Sooner or later they will snap. They might lash out in a moment of anger, and that is all it is—a moment, and then it’s passed. Or they might be the kind who must go behind closed, locked doors all alone where no one can hear them, and they might cry out in frustration or hurt, but soon they compose themselves.
The longer they don’t express themselves or release that emotion, the more it builds, and such pent-up emotions do cause a strain on the mind and body of the individual—stress, depression, lack of sleep, lack of motivation, short-tempered, and so forth. This can work to your benefit in the story, but sooner or later the characters should be allowed to expressed themselves emotionally. It doesn’t have to be a huge emotional scene but rather a small private passing moment.
Remember, we read in order to escape and to experience things we could never do in our lifetime, and one way to really connect with your reader is that emotional connection. The emotion is the magic that truly brings simple words on paper to life and makes them memorable.

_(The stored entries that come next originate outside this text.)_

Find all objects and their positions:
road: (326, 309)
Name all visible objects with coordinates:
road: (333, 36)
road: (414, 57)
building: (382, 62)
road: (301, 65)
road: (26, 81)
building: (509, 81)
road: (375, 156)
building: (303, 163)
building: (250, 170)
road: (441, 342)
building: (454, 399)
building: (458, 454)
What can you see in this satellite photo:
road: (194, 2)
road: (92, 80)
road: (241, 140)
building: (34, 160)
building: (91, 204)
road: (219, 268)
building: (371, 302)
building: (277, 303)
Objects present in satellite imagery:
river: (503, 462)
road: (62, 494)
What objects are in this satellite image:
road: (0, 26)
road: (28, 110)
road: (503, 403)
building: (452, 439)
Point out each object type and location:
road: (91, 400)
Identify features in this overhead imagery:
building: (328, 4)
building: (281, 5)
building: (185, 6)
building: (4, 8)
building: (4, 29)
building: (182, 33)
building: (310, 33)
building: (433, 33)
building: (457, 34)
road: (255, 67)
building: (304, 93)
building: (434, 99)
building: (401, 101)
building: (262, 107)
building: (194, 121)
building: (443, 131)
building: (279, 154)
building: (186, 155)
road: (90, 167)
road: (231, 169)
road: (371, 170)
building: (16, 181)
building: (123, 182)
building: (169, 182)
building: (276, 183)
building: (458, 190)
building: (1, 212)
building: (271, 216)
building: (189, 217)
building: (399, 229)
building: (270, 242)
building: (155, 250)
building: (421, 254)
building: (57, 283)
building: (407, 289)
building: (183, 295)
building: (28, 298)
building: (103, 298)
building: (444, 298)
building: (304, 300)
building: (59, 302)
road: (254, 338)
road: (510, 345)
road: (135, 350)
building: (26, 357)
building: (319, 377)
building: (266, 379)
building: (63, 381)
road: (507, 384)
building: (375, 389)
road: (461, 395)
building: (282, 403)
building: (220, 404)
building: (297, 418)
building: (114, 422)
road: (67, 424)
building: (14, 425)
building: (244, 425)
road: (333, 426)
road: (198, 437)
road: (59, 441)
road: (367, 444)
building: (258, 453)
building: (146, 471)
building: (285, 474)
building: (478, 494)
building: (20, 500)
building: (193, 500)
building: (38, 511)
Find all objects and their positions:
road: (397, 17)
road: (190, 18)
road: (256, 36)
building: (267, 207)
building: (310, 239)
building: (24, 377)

Also, if you’re an introvert and a very private person who prefers to show as little emotion as possible at all times, just because your characters experience bouts of emotion doesn’t mean your readers are going to see you in the story and judge you. Instead, they are going to be so caught up with the story and everything the characters are going through, they won’t see you at all, so there’s no need to worry about it. Let the characters feel what they feel and let them express themselves in the way that they would. Yes, they’re a part of you, but they’re not you, and there’s a freedom in that.